Speichersdorf. Der Abgeordnete als Hummeltal (VG Mistelbach) war eigens nach Speichersdorf gekommen, um langjährige Mitstreiter zu ehren. Mit dem neuen Ortsvorsitzenden Hans Schmid (wir berichteten) verlieh er die Ehrennadeln des Landesverbandes in Gold für besondere Verdienste.

In seinen Ausführungen wollte Meyer die TTIP- und ZETA-Unterschriftenaktion der "Freien" nicht als "Frontalopposition" gegen das Handelsabkommen verstanden wissen. Er kritisierte vielmehr die mangelnde Transparenz von Verhandlungs- und Zwischenergebnissen. Die Unterschriftenaktion solle zeigen, dass tausende Menschen Bedenken haben. Es gehe auch um Aufweichungen im Verbraucherschutz: "Das berührt uns alle."

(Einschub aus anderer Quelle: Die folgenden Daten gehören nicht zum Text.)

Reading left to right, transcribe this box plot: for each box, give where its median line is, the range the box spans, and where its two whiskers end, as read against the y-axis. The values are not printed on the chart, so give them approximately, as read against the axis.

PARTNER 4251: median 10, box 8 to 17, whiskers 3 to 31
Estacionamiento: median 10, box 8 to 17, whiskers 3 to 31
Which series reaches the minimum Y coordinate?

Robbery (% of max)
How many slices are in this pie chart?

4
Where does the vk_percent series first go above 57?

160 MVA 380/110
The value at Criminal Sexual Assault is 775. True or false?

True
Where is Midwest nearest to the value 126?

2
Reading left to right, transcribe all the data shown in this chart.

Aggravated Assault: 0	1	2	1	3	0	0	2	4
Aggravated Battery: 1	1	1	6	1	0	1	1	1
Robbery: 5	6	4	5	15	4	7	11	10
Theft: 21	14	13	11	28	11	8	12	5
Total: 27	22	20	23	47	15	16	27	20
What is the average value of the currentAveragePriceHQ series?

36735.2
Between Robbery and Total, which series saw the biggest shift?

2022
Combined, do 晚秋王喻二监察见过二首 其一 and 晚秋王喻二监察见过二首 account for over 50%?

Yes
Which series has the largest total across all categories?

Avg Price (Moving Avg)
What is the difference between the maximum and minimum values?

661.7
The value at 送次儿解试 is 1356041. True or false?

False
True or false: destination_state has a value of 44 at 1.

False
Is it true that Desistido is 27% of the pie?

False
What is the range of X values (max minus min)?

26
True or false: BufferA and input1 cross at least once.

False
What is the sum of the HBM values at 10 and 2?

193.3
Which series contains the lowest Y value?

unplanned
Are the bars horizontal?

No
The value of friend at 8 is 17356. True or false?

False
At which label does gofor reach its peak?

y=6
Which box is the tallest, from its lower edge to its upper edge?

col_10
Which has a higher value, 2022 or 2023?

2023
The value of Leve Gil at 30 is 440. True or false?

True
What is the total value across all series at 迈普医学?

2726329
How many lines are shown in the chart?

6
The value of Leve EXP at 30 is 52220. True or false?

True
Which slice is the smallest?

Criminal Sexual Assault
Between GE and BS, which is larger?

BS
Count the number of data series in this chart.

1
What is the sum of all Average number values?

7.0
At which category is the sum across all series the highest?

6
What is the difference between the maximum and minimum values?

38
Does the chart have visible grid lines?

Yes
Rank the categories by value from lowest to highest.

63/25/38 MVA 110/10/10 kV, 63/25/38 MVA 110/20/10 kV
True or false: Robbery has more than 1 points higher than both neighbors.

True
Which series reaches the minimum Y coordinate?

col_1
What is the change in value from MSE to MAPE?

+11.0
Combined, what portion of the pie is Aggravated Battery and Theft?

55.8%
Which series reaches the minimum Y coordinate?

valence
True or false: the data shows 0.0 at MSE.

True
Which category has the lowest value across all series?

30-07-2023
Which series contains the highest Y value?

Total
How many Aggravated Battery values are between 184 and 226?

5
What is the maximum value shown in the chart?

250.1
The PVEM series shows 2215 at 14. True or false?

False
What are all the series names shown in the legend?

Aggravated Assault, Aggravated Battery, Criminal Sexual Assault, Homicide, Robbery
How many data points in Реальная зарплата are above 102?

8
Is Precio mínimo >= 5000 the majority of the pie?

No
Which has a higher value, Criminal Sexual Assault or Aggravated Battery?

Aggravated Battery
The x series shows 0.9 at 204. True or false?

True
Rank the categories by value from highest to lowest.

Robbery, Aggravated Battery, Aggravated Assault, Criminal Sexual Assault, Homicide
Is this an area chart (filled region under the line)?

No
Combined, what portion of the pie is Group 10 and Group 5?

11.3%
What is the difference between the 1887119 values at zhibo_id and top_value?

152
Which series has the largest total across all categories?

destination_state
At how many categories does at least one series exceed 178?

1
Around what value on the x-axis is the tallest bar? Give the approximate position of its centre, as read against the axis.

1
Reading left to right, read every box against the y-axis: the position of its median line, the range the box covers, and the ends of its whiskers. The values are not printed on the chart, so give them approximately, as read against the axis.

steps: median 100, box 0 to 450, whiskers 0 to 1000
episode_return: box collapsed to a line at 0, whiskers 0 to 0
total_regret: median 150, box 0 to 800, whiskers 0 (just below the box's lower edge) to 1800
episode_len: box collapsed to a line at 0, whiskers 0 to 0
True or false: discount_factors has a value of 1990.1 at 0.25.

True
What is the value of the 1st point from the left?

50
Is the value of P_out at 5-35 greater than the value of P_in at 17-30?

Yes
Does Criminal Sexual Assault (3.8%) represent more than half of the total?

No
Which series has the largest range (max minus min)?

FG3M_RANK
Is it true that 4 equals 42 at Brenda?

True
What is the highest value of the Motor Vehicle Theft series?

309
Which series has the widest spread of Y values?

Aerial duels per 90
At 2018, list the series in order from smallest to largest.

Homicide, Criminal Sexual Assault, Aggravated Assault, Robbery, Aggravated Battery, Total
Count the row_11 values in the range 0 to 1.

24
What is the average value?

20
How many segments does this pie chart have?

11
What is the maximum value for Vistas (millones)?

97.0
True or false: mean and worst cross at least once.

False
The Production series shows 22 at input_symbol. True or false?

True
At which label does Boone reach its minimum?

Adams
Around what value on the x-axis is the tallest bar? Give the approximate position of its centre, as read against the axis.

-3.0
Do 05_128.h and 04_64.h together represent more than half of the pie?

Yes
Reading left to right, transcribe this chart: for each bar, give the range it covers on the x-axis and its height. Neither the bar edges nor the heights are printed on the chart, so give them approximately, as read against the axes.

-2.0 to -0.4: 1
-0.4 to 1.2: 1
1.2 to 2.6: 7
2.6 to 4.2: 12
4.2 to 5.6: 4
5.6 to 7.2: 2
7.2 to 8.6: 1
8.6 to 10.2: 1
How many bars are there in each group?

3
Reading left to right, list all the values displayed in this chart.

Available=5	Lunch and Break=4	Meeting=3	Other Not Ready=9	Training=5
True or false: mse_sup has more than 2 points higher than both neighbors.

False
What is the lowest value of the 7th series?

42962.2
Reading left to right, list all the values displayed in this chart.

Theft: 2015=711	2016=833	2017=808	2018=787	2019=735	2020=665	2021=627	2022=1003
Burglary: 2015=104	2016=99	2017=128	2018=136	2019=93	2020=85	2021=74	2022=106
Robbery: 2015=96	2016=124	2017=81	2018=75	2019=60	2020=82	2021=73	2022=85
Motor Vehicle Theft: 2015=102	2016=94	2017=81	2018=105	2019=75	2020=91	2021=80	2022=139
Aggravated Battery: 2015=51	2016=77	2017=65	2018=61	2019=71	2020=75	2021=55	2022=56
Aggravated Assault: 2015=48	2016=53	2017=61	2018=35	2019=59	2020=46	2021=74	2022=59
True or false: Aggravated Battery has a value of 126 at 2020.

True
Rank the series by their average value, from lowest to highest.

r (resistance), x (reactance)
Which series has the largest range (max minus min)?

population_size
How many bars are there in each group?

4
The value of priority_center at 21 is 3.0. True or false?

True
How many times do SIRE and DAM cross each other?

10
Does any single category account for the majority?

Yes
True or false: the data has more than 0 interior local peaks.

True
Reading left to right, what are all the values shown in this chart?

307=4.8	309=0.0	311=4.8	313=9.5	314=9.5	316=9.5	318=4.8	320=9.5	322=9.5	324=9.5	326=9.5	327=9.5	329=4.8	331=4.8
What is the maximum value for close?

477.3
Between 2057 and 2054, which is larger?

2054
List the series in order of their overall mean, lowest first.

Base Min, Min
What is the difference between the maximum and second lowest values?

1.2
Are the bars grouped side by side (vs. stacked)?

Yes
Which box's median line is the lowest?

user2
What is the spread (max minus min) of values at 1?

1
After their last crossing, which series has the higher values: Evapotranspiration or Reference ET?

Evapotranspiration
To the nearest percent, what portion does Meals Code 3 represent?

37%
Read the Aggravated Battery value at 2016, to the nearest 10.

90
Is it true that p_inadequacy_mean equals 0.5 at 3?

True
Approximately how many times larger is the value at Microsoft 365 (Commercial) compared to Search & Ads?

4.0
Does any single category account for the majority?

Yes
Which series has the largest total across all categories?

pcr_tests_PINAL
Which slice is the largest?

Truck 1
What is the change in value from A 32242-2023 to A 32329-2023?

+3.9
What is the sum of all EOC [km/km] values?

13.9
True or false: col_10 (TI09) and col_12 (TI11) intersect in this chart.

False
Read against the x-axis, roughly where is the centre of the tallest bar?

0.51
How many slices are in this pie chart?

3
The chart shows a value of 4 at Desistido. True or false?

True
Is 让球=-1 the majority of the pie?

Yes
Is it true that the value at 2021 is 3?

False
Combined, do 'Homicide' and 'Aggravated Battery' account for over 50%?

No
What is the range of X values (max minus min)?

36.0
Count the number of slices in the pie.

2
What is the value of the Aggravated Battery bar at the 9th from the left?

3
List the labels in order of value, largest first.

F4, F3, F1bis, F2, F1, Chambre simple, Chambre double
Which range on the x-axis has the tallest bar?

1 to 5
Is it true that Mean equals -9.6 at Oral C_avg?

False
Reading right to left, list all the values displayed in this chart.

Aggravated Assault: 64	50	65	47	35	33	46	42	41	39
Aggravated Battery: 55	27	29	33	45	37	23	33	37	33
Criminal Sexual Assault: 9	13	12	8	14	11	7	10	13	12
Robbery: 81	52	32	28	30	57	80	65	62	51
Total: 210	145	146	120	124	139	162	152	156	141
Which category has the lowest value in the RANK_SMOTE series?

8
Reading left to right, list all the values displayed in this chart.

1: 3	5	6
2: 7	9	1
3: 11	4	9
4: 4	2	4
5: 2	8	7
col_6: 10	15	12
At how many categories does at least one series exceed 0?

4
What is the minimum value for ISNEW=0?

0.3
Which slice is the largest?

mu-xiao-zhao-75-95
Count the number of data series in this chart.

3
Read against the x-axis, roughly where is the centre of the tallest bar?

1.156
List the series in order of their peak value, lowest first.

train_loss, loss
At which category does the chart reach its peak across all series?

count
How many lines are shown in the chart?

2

Auf landespolitischer Ebene thematisierte der Politiker die Stromtrasse. Seine Kritik traf Ministerpräsident Horst Seehofer, der im Bundesrat für die Trasse sowie gegen die Erdverkabelung gestimmt und sich später an die Spitze der Protestbewegung gesetzt habe. "Jetzt gibt es doch zwei Trassen. Das Tamtam hätte es nicht gebraucht."

Er zitierte eine Aussage des Netzbetreibers Tennet, wonach die Mehrkosten kein betriebswirtschaftliches, sondern ein volkswirtschaftliches Problem darstellten. Dass damit der Stromverbraucher über die Umlage die Zeche zahle, sei Fakt, meinte Meyer. Er betonte aber auch: "Wenn die Erdverkabelung zur Akzeptanz führt, dann soll's mir recht sein, auch wenn sie fünf- bis siebenfach teuerer kommt." Ungeklärt sei, ob die neue Trasse auf, neben oder unter dem Ostbayern-Ring verlaufe.

In der Flüchtlingsthematik forderte der Redner ein "humanitäres Handeln" gegenüber den Asylbewerbern. Das Asylrecht dürfe nicht angetastet werden. Da die Zahl echter Flüchtlinge bei fünf Prozent liege, müssten diese von den unberechtigten Asylbewerbern getrennt werden. Die unregistrierte Einreise dürfe nicht hingenommen werden und sei zu optimieren. Asylverfahren müssten gestrafft werden, forderte Meyer. "Hier hat die Politik zugeschaut und geschlampert."

Eine klare Absage erteilte er der Zwangszuweisung von Flüchtlingen durch das Landratsamt an die Kommunen. Bürgermeister und Landräte pflegten in der Praxis ein einvernehmliches Verhältnis. Der Bürgermeister wisse, wie viel er unterbringen könne. Vielmehr müsse das Land die Kommunen besser unterstützen.

Die innere Sicherheit habe einen neuen Zungenschlag bekommen. "Unsere Polizei ist am oberen Limit und braucht angesichts eines Überstundenberges dringend Hilfe." Für 5000 neue Stellen fehlten die Bewerber, Ausbildungskapazitäten und Unterbringungsmöglichkeiten. Bereitschaftspolizisten hätten nicht einmal mehr ein freies Wochenende im Monat.

Insbesondere die Flüchtlingsproblematik bestimmte die anschließende Diskussion. Hans Schmid forderte am Ende mehr Öffentlichkeitsarbeit der FW-Landtagsfraktion.